Fan-Demonstration in Berlin

Tausende Fußballfans demonstrierten für den Erhalt der Fankultur

150 FCM-Fans bei der Fandemo am 9. Oktober in Berlin

Bereits um 8 Uhr trafen sich am 9. Oktober die Magdeburger Ultras im Fanprojekt, um den Tag mit einem gemeinsamen Frühstück einzuleiten.

Vor Antritt der Zugreise nach Berlin fuhr die Gruppe geschlossen zum Hotel „Lindenweiler“ und verabschiedete die 1. Herrenmannschaft des FCM, die am selben Tag in Stedten ein Landespokalspiel zu absolvieren hatte.
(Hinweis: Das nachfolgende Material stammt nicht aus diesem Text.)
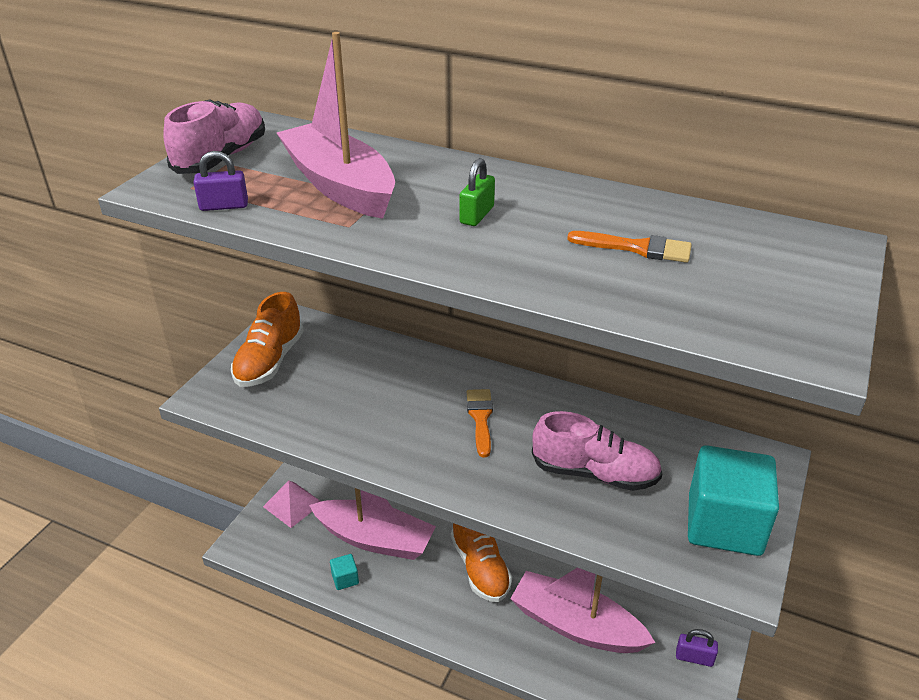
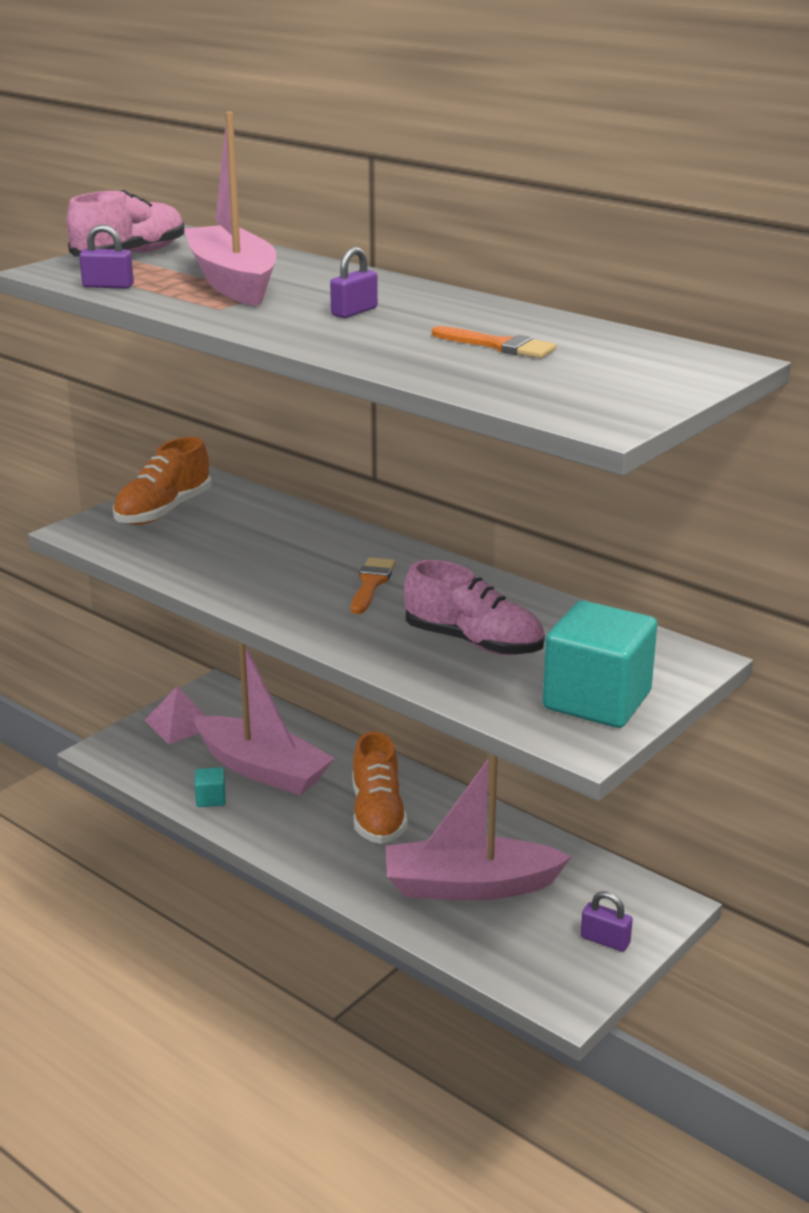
camera: 15 degrees right, 10 degrees down
(476, 215) = (354, 312): green padlock -> purple padlock
(576, 625) = (469, 886): pink boat -> pink boat turned 45 degrees counterclockwise

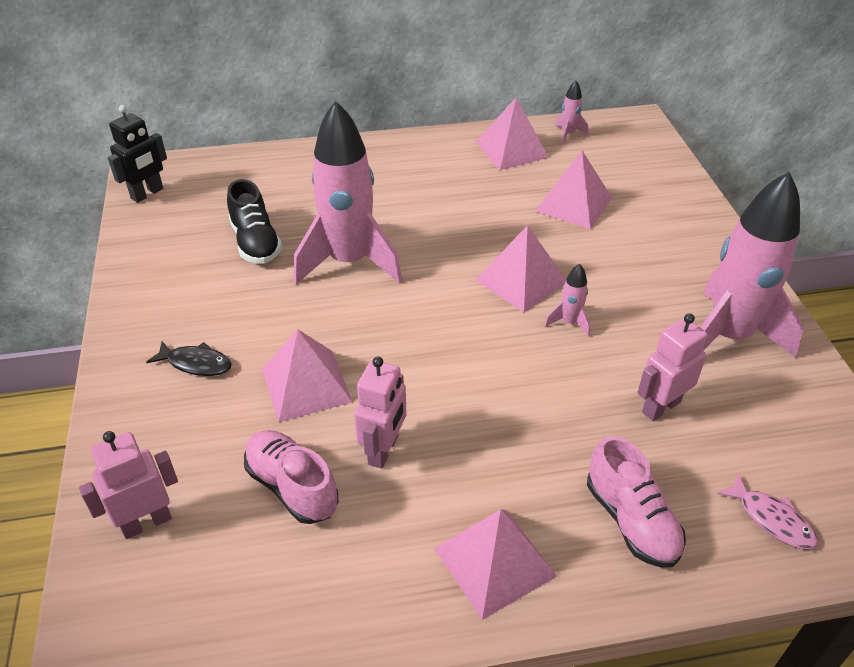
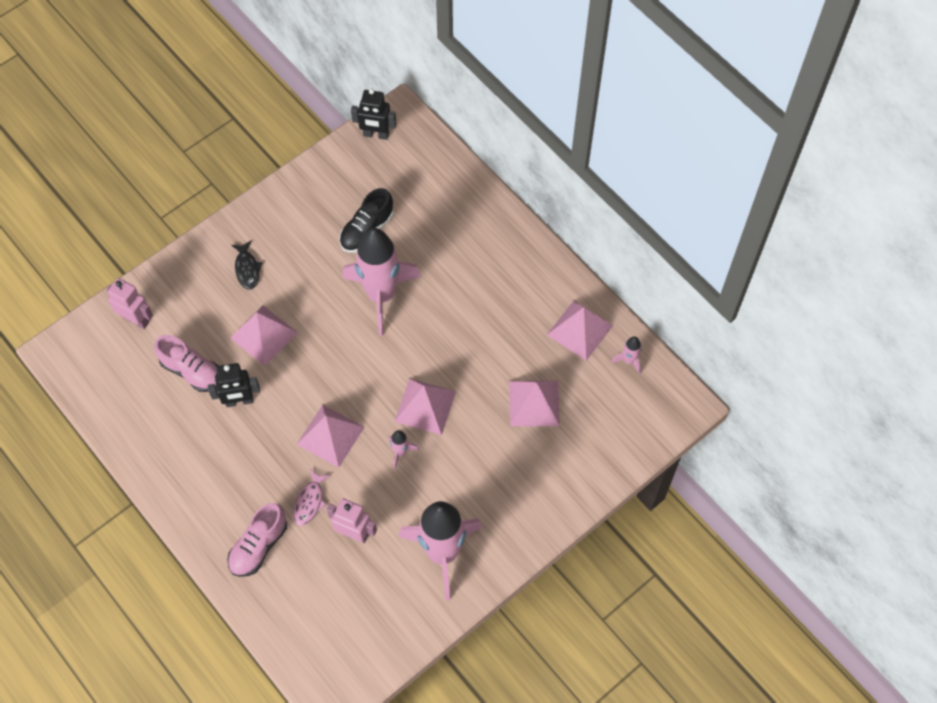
camera: 60 degrees right, 20 degrees up
(292, 487) = (192, 371): pink shoe -> pink shoe turned 105 degrees clockwise
(384, 450) = (239, 401): pink robot -> black robot
(494, 562) = (197, 490): pink pyramid -> pink pyramid (330, 435)
(771, 519) = (298, 618): pink fish -> pink fish (310, 501)

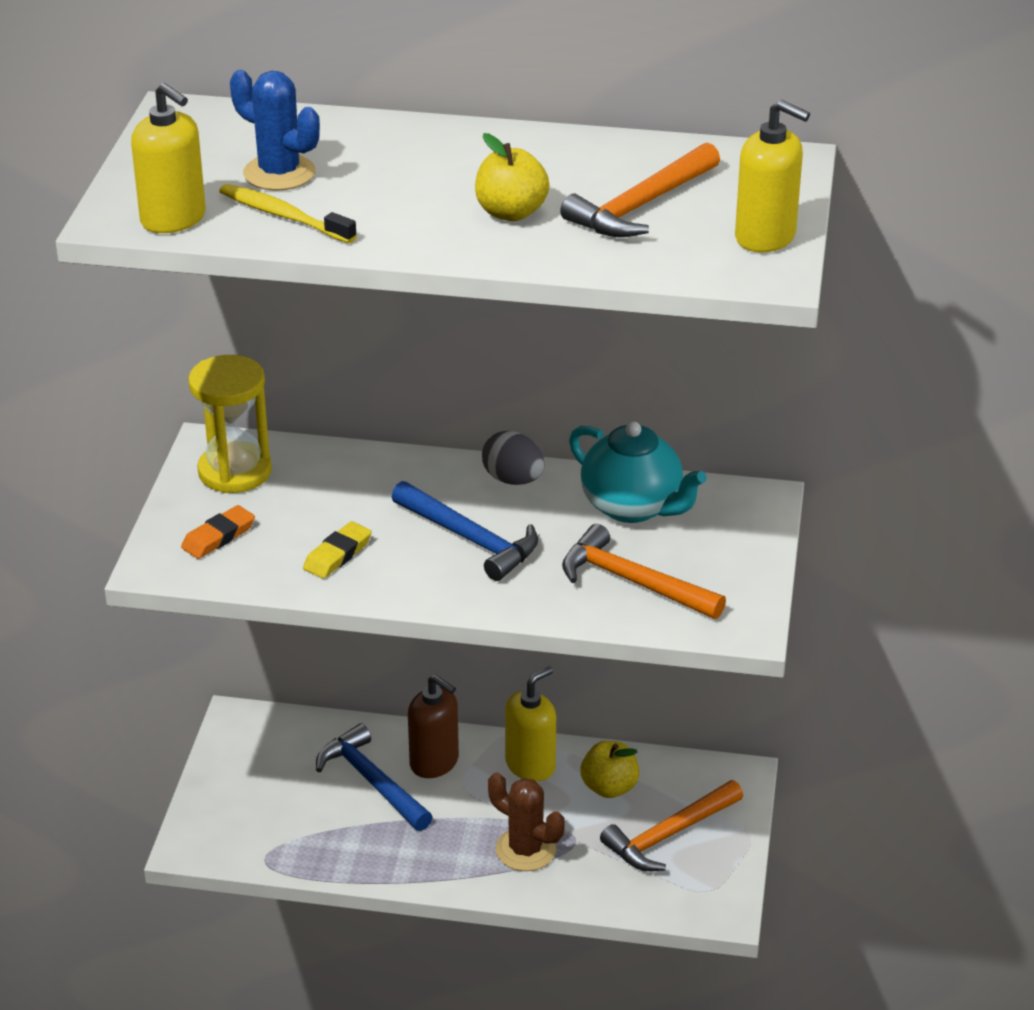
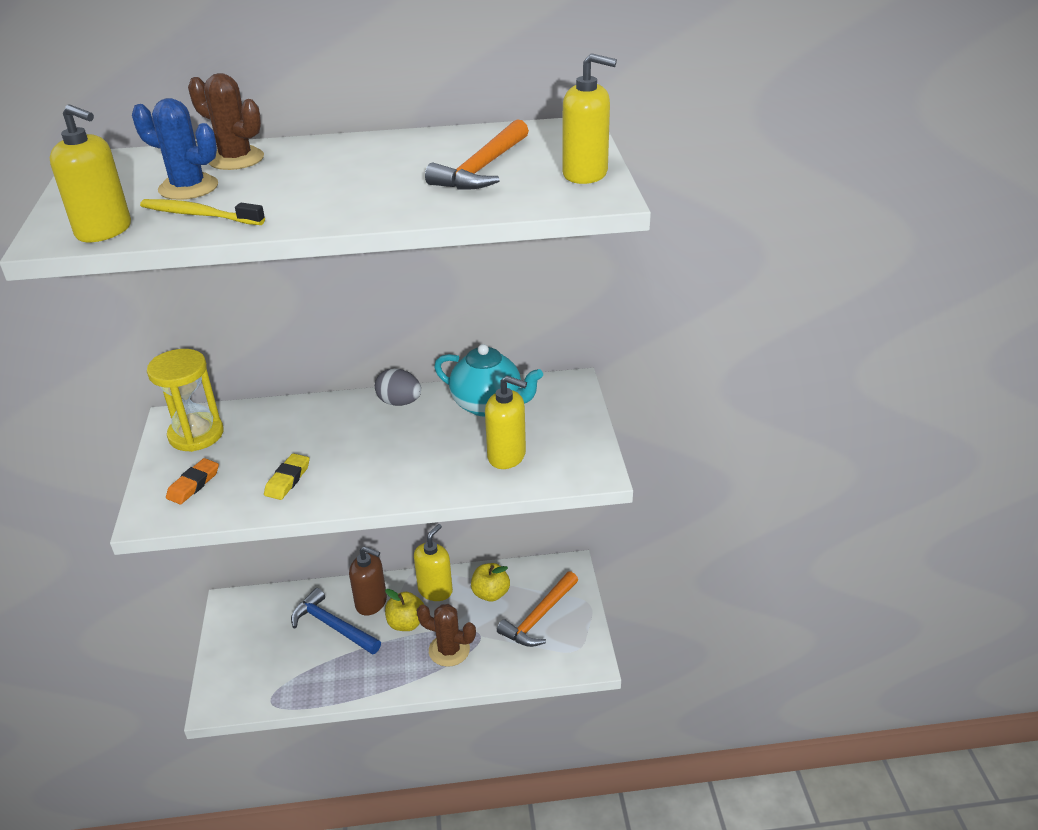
camera: 15 degrees left, 0 degrees up
(345, 138) = (236, 159): none -> brown cactus
(470, 539) = (382, 449): blue hammer -> none
(511, 213) = (384, 186): yellow apple -> yellow apple (406, 623)
(633, 581) = (507, 456): orange hammer -> yellow soap dispenser

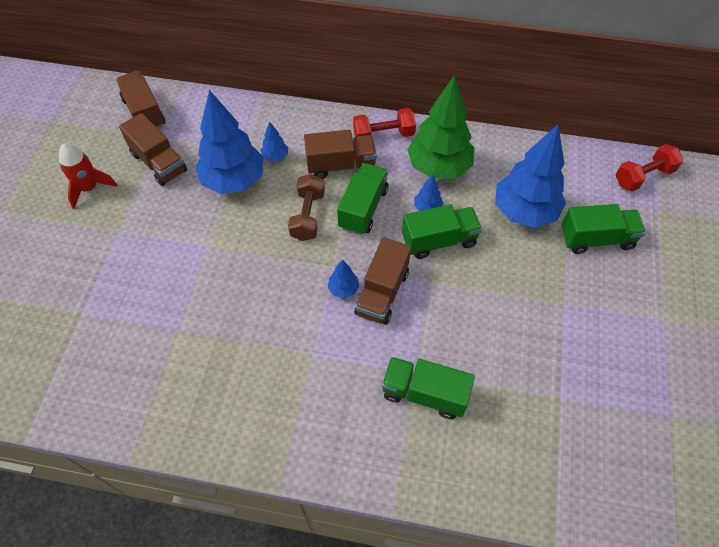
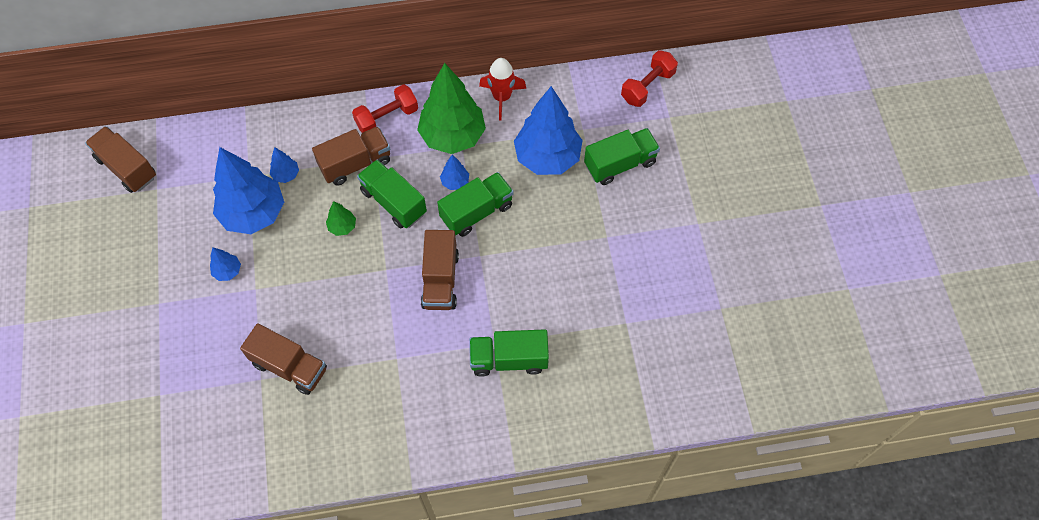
camera: 20 degrees left, 5 degrees up
(89, 188) = (107, 268): red rocket -> red rocket (502, 97)
(159, 162) = (167, 218): brown truck -> brown truck (289, 366)
(308, 216) = (342, 227): brown dumbbell -> green tree
(343, 289) = (403, 288): blue tree -> blue tree (228, 271)
(363, 208) = (393, 202): green truck -> green truck turned 45 degrees counterclockwise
Mit bewegenden Worten wurde der Mannschaft und dem Trainerstab mitgeteilt, dass Block U an diesem Tag für den Erhalt der Fankultur in Berlin demonstrieren werde, die Mannschaft sich jedoch sowohl in guten als auch in schlechten Zeiten stets der Unterstützung der aktiven FCM-Fanszene gewiss sein könne, solange sie auf dem Platz alles für den FCM gäbe.

Fandemo in Berlin ein voller Erfolg: 10.000 auf der Straße

Berlin, 10. Oktober 2010 – Die gemeinsame Fandemonstration, zu der die drei Fanorganisationen Unsere Kurve, BAFF und ProFans gemeinsam mit weiteren Fan- und Ultragruppen aus ganz Deutschland aufgerufen hatten, wird von den Organisatoren als voller Erfolg gewertet. Mehr als 160 Fangruppen von mehr als 50 Vereinen folgten dem Aufruf und kamen nach Berlin. Insgesamt gingen 10.000 Menschen für ihre Fankultur auf die Straße.

Lautstark und bunt ging es auf der Demonstration zu, während der es vollkommen friedlich blieb. Die Teilnehmer machten Werbung für eine bunte, kreative und vielseitig faszinierende Fankultur. Dabei nutzten sie zahlreiche Fahnen, Transparente und Doppelhalter. Mehrere Redner informierten, worum es den Fans geht und ernteten dafür Applaus.

Sie wiesen auf die Problematik der Restriktionen bei den essentiellen Kurvenelementen, der Fanutensilien, ebenso hin, wie auf die nur noch auf das TV ausgerichteten Spieltagsterminierungen. Vor dem „modernen Fußball“ und seiner maßlosen Entwicklung wurde erneut gewarnt und auf die Probleme bei der Vergabe von Stadionverboten VOR dem Beweis der Schuld des Betroffenen hingewiesen. Auch die berüchtigte Datei Gewalttäter Sport stand auf der Agenda. Hier wurde als Minimalziel eine Transparenz hinsichtlich ihrer Führung gefordert, damit niemand zu Unrecht darin geführt wird.

Doch auch selbstkritische Töne waren zu hören: Die Fans waren sich bewusst, dass die geforderten Freiheiten auch Verantwortung mit sich bringen. Deshalb wurde noch einmal darauf hingewiesen, dass innerhalb der verschiedenen Fanszenen eine selbstkritische Reflexion der eigenen Handlungsweisen bereits eingesetzt hat und zukünftig weiter stattfinden muss, um als glaubwürdiger Ansprechpartner auf Augenhöhe zu agieren.

Begrüßt wurde von den Teilnehmern zudem das Engagement von Amnesty Polizei im Rahmen der Fandemonstration. Hier ist eine weitere Zusammenarbeit wünschenswert.

Die Demo „Zum Erhalt der Fankultur“ war erst der Anfang und der Beginn einer längerfristig angelegten Kampagne, bei der jeder Fan eingeladen ist mitzuwirken.